§ DIRECTIVE
Because only the text is wanted, repeat the records below exactly and omit the pictures.

§ DATA EXTRACT
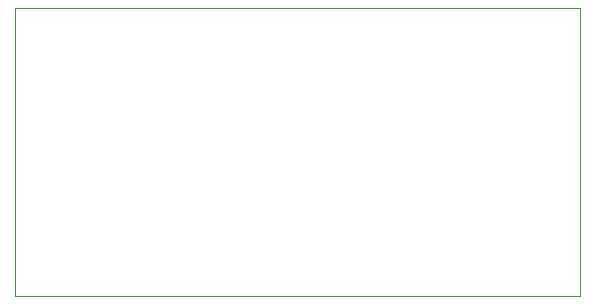
<source format=gbr>
G04 #@! TF.GenerationSoftware,KiCad,Pcbnew,5.99.0-unknown-9a82bc3~100~ubuntu18.04.1*
G04 #@! TF.CreationDate,2019-11-27T20:15:30+01:00*
G04 #@! TF.ProjectId,codebagPCB,636f6465-6261-4675-9043-422e6b696361,rev?*
G04 #@! TF.SameCoordinates,Original*
G04 #@! TF.FileFunction,Profile,NP*
%FSLAX46Y46*%
G04 Gerber Fmt 4.6, Leading zero omitted, Abs format (unit mm)*
G04 Created by KiCad (PCBNEW 5.99.0-unknown-9a82bc3~100~ubuntu18.04.1) date 2019-11-27 20:15:30*
%MOMM*%
%LPD*%
G04 APERTURE LIST*
%ADD10C,0.120000*%
G04 APERTURE END LIST*
D10*
X40640000Y-47244000D02*
X40640000Y-22860000D01*
X88519000Y-47244000D02*
X40640000Y-47244000D01*
X88519000Y-22860000D02*
X88519000Y-47244000D01*
X40640000Y-22860000D02*
X88519000Y-22860000D01*
M02*

</source>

§ ANSWER TO THIS PROBLEM
<source format=gbr>
G04 #@! TF.GenerationSoftware,KiCad,Pcbnew,5.99.0-unknown-9a82bc3~100~ubuntu18.04.1*
G04 #@! TF.CreationDate,2019-11-27T20:15:30+01:00*
G04 #@! TF.ProjectId,codebagPCB,636f6465-6261-4675-9043-422e6b696361,rev?*
G04 #@! TF.SameCoordinates,Original*
G04 #@! TF.FileFunction,Profile,NP*
%FSLAX46Y46*%
G04 Gerber Fmt 4.6, Leading zero omitted, Abs format (unit mm)*
G04 Created by KiCad (PCBNEW 5.99.0-unknown-9a82bc3~100~ubuntu18.04.1) date 2019-11-27 20:15:30*
%MOMM*%
%LPD*%
G04 APERTURE LIST*
%ADD10C,0.120000*%
G04 APERTURE END LIST*
D10*
X40640000Y-47244000D02*
X40640000Y-22860000D01*
X88519000Y-47244000D02*
X40640000Y-47244000D01*
X88519000Y-22860000D02*
X88519000Y-47244000D01*
X40640000Y-22860000D02*
X88519000Y-22860000D01*
M02*

</source>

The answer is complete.